The Scottish Parliament's think-tank

How fair is fair: A way through the gloom?

Linlithgow palace in the gloom

Following our public panel discussion in October 2023 on inequality in Scotland, event attendee Neil Gilmour shared his thoughts on the event and the question.

I am a Scots optimist. So I attended the Futures Forum’s event on “How to create a fairer Scotland” on 3 October full of hope that a strong panel would have some great insights and ideas on how to start the journey towards a fairer, more equal, happier Scotland. Regrettably I then trudged home from the event stewing at an opportunity missed.

I had listened to lots of problems, some seemingly intractable (broken schools, violence plagued communities, rapacious corporations holding governments to ransom, social media distorting democracy) but heard precious little in the way of possible solutions or responses. Little about what we as ordinary Scots could do. Nothing whatsoever about the role communities might play. And no reference to success stories, Scots or otherwise.

I lived most of my adult life outside Scotland, working in countries like The Netherlands, Norway and Singapore which face, or have faced historically many of the issues discussed that Tuesday night. And tackled them successfully. And built fairer and more successful and happier societies.

So why not us? Are we not as clever? As innovative? As caring? As commercially savvy? And closer to home are there not already great Scottish examples that can guide us to this better future? And if these examples exist both inside and beyond Scotland, why was I walking home feeling so bad? Is everything broken? Is poverty so deep and intractable it cannot be addressed? Are post-industrial communities a near lost cause?

In thinking about what makes the biggest difference to the lives of ordinary Scots there are several obvious and fundamental big levers:

  1. Redistributive and fair taxation
  2. Good governance (UK/Scottish/local)
  3. Regulatory rigour (especially of the biggest impact players: energy, water, data)
  4. A fully funded NHS
  5. Excellence in education (including vocational training)
  6. High impact, energy efficient affordable housing and urban renewal
  7. Sustainable farming and fishing
  8. An ultimately net zero economy.
  9. Leveraging big “in house” capital levers, supply chains, building green jobs

And yet the discussion barely touched upon any of these. And when the panel did so it was largely along the lines of “the system prevents…” or “communities are riven by…” or “we cannot afford…”.

All good challenges but all implying we are too wee, or not smart enough, or too poor, or too divided to… That is not my lived experience outside Scotland (in three small successful nations) nor recently in Scotland when witnessing extraordinary talented committed people working in the voluntary sector in Edinburgh, in my local primary school, in small enterprises, in universities and in some of the bigger private sector organisations. So, what’s getting in the way?

I believe three big challenges are fundamentally unhelpful:

  1. A political culture (at UK/Scottish/local levels) that treats citizens and communities as an afterthought.

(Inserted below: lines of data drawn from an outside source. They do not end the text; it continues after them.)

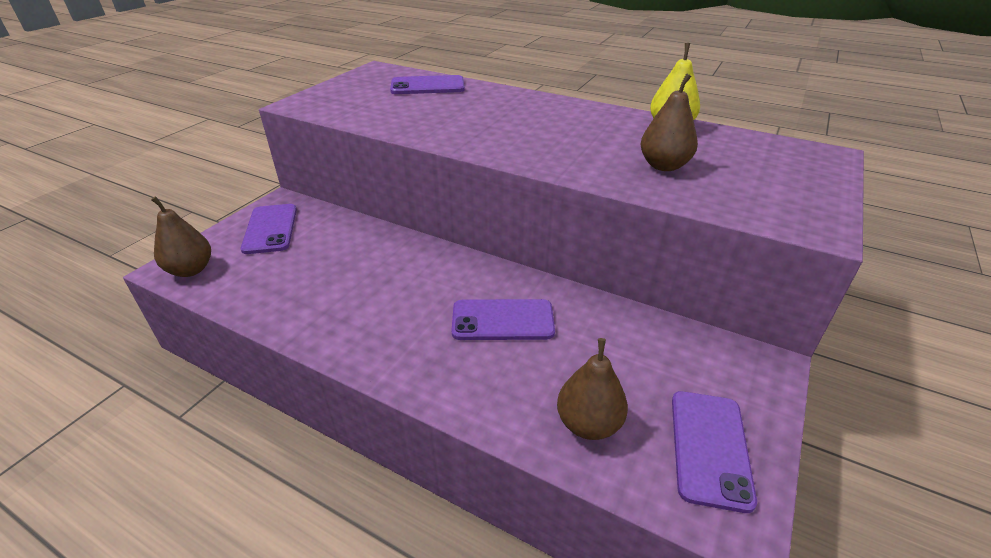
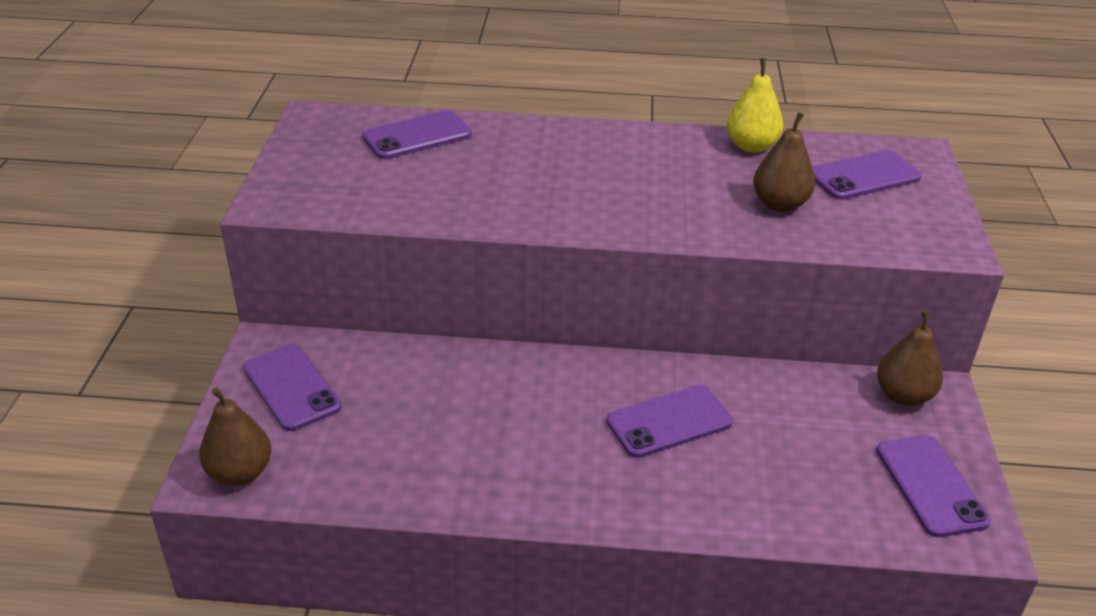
camera: 25 degrees left, 0 degrees up
(588, 424) = (820, 499): brown pear -> brown pear (903, 395)
(759, 161) = (864, 176): none -> purple phone

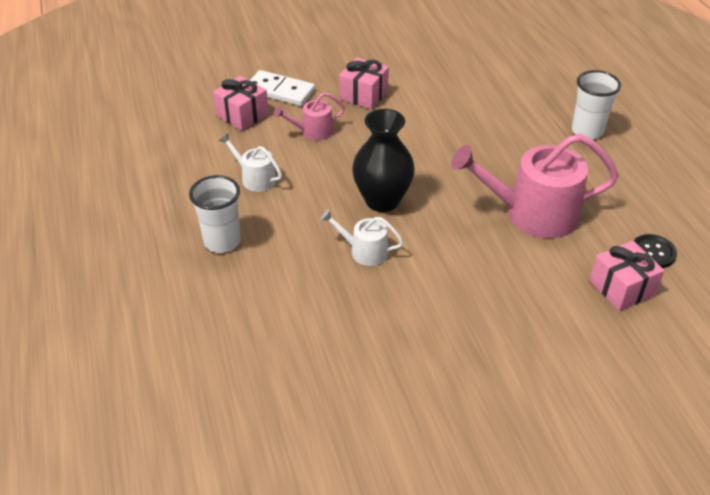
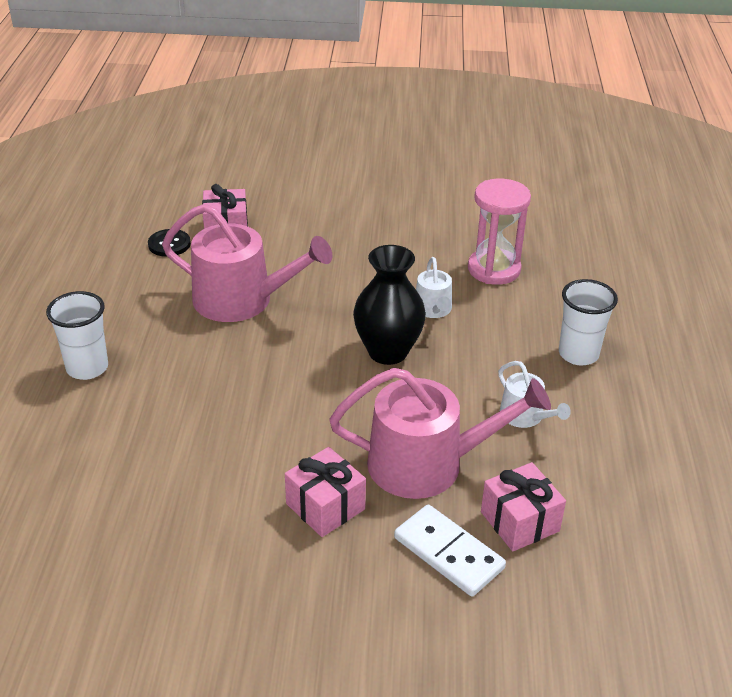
camera: 160 degrees left, 5 degrees down
(313, 131) = (427, 464): pink watering can -> pink watering can, size x2.03
(326, 317) = (494, 269): none -> pink hourglass
(364, 251) = (433, 309): white watering can -> white watering can turned 45 degrees clockwise

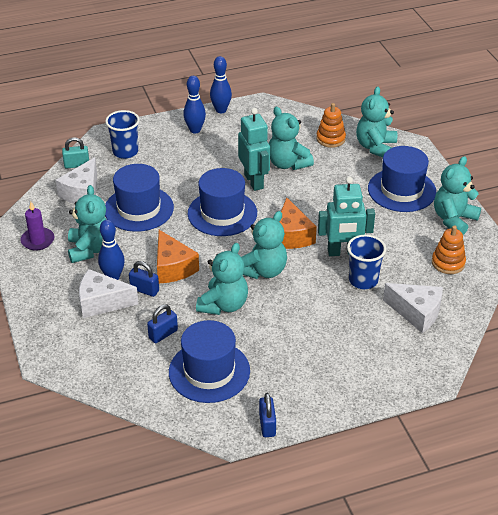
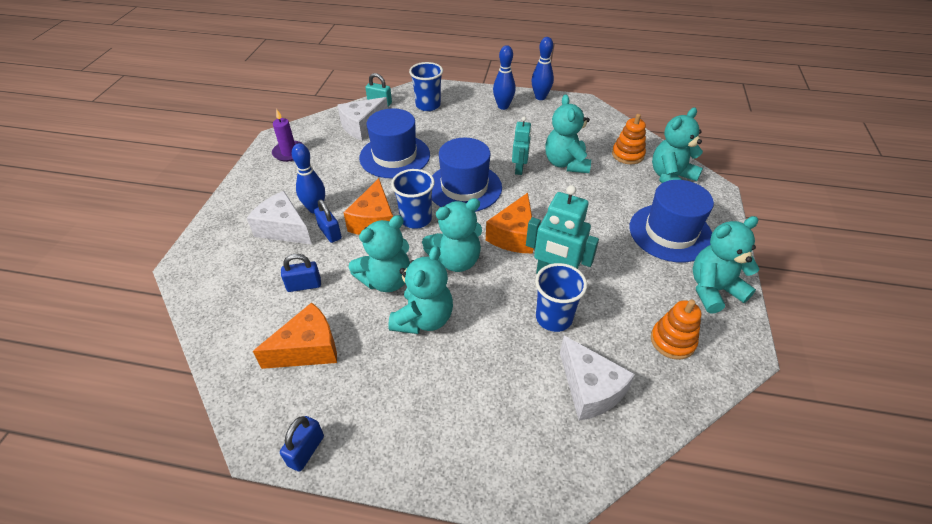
camera: 30 degrees right, 5 degrees up
(90, 249) = (321, 176): turquoise teddy bear -> turquoise teddy bear (423, 319)
(205, 252) = (416, 219): none -> blue cup
(209, 371) = (308, 349): blue hat -> orange cheese
(254, 181) = (519, 169): turquoise robot -> turquoise robot, size x0.63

This includes dysfunctional centralisation of power and appalling fragmentation in delivery.
  2. A policy culture which places greatest value on intellectual acrobatics over positive grass roots impact. This then completely ignores or devalues local practical initiative and delivery.
  3. Widespread disengagement and disillusionment at citizen and community level with all levels of government

In essence, the wheels of government may spin furiously but they are not meaningfully connected to the 5.5 million implementers. Compounding this is a culture where polarisation, mudslinging and grandstanding replace collaboration, listening and learning. “Wha’s like us” indeed!

Three fundamental changes could greatly help make Scotland fairer, more equal, and happier:

  1. We need to make the fundamental needs of all Scots the key policy and delivery focus for all our institutions.
  2. We must support and truly empower local communities to create their own better futures. They are the key “delivery machine”.
  3. We need to build collaborative delivery alliances across all key sectors. This is particularly challenging given the prevailing us/them culture and traditional silos.

I am all for proper diagnosis and honesty about where our issues lie (and some of them are very complex and tough to address). I am all for the Futures Forum trying to wrestle this “monster” and make recommendations to Parliament. But we are not going to change and improve the lives of the 5.5 million one iota by writing more strategy papers!

We will however give ourselves a fighting chance if every one of us can find a place in that better future and see a way to really contribute, individually, in our communities, in our workplace. Supported by systems and organisations and alliances that serve us, listen to us and act accordingly.

That is a very tall order indeed. But the alternative is regrettably as outlined that dark and dreich Tuesday night…!

My name is Neil Gilmour. I was born and brought up in Ayrshire and now live in Edinburgh. Having studied geology and geophysics I joined the energy industry and spend almost my entire working career travelling globally and working outside Scotland.

I decided to retire in 2020 and return to settle here with my family. It was a strange and challenging transition after so long away, but we are now really enjoying life here. I am an lifelong optimist about Scotland and its future, while recognising the big complex (and interlinked) challenges we have to urgently overcome together.

Scotland’s Futures Forum exists to encourage debate on Scotland’s long-term future, and we aim to share a range of perspectives. The views expressed in this blog are those of the authors and do not necessarily reflect the Futures Forum’s views.